Good points are stable for static scene retrieval (this is the main purpose of SIFT/SURF descriptors). In the case of tracking, you can have good points appearing because the tracked object is on a well formed background, of half in the shadow... then disappearing because this condition has changed (change of light, occlusion...). So there is no guarantee for tracking tasks that a good point will always be there.
My lecturer has slides on edge histograms for image retrieval, whereby he states that one must first divide the image into 4x4 blocks, and then check for edges at the horizontal, vertical, +45°, and -45° orientations. He then states that this is then represented in a 14x1 histogram. I have no idea how he came about deciding that a 14x1 histogram must be created. Does anyone know how he came up with this value, or how to create an edge histogram?
Thanks.
The thing you are referring to is called the Histogram of Oriented Gradients (HoG). However, the math doesn't work out for your example.
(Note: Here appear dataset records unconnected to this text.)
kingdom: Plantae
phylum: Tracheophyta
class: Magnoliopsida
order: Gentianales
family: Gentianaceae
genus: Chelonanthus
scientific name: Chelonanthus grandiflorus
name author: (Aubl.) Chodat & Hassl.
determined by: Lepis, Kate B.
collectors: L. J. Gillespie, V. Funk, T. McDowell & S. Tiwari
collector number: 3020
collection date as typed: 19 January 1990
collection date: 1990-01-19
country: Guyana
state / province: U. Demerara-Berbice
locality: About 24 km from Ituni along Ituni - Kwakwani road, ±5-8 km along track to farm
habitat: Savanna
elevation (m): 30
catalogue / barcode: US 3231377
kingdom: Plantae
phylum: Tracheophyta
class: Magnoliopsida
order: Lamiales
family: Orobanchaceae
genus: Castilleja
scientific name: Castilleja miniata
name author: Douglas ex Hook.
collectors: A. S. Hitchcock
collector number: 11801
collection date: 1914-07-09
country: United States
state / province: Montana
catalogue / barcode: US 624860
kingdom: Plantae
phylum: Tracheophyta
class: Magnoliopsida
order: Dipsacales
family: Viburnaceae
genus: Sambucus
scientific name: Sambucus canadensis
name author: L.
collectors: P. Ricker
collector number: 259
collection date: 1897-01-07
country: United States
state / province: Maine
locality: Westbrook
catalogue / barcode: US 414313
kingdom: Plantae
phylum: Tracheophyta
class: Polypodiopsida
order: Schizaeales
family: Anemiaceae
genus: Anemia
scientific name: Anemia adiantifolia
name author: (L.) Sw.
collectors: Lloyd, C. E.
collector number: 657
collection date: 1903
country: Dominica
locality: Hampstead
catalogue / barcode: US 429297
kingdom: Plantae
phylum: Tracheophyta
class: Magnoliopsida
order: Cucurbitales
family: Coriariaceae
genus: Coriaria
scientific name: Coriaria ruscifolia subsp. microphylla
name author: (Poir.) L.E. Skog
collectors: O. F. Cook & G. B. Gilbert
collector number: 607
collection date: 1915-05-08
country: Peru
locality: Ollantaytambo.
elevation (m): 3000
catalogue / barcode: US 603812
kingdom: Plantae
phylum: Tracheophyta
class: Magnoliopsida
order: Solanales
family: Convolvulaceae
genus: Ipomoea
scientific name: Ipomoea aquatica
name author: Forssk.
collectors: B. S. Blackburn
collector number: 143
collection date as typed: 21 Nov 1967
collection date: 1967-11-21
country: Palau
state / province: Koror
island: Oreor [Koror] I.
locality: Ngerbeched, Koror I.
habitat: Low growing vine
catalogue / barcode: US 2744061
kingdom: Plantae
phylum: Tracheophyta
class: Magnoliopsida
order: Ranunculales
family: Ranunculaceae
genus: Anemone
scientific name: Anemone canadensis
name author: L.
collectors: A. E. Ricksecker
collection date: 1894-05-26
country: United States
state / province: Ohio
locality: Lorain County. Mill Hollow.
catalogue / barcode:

Normally you will choose spatial binning parameters (the 4x4 blocks). For each block, you'll compute the gradient magnitude at some number of different directions (in your case, just 2 directions). So, in each block you'll have N_{directions} measurements. Multiply this by the number of blocks (16 for you), and you see that you have 16*N_{directions} total measurements.
To form the histogram, you simply concatenate these measurements into one long vector. Any way to do the concatenation is fine as long as you keep track of the way you map the bin/direction combo into a slot in the 1-D histogram. This long histogram of concatenations is then most often used for machine learning tasks, like training a classifier to recognize some aspect of images based upon the way their gradients are oriented.
But in your case, the professor must be doing something special, because if you have 16 different image blocks (a 4x4 grid of image blocks), then you'd need to compute less than 1 measurement per block to end up with a total of 14 measurements in the overall histogram.
Alternatively, the professor might mean that you take the range of angles in between [-45,+45] and you divide that into 14 different values: -45, -45 + 90/14, -45 + 2*90/14, ... and so on.
If that is what the professor means, then in that case you get 14 orientation bins within a single block. Once everything is concatenated, you'd have one very long 14*16 = 224-component vector describing the whole image overall.
Incidentally, I have done a lot of testing with Python implementations of Histogram of Gradient, so you can see some of the work linked here or here. There is also some example code at that site, though a more well-supported version of HoG appears in scikits.image.